WHAT THE TASK REQUIRES.
Copy every line below precisely, leaving nothing out.

MATERIAL PROVIDED.
──────

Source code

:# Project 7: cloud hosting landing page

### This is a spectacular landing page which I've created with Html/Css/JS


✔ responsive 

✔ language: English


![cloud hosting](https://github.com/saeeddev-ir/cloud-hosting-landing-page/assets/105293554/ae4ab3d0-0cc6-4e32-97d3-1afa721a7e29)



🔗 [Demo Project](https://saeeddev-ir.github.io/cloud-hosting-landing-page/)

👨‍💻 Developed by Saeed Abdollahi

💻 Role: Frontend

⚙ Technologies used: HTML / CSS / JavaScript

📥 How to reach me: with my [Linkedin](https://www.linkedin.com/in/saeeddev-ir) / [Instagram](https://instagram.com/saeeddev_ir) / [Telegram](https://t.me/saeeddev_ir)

──────

RESPONSE.
Source code

:# Project 7: cloud hosting landing page

### This is a spectacular landing page which I've created with Html/Css/JS


✔ responsive 

✔ language: English


![cloud hosting](https://github.com/saeeddev-ir/cloud-hosting-landing-page/assets/105293554/ae4ab3d0-0cc6-4e32-97d3-1afa721a7e29)



🔗 [Demo Project](https://saeeddev-ir.github.io/cloud-hosting-landing-page/)

👨‍💻 Developed by Saeed Abdollahi

💻 Role: Frontend

⚙ Technologies used: HTML / CSS / JavaScript

📥 How to reach me: with my [Linkedin](https://www.linkedin.com/in/saeeddev-ir) / [Instagram](https://instagram.com/saeeddev_ir) / [Telegram](https://t.me/saeeddev_ir)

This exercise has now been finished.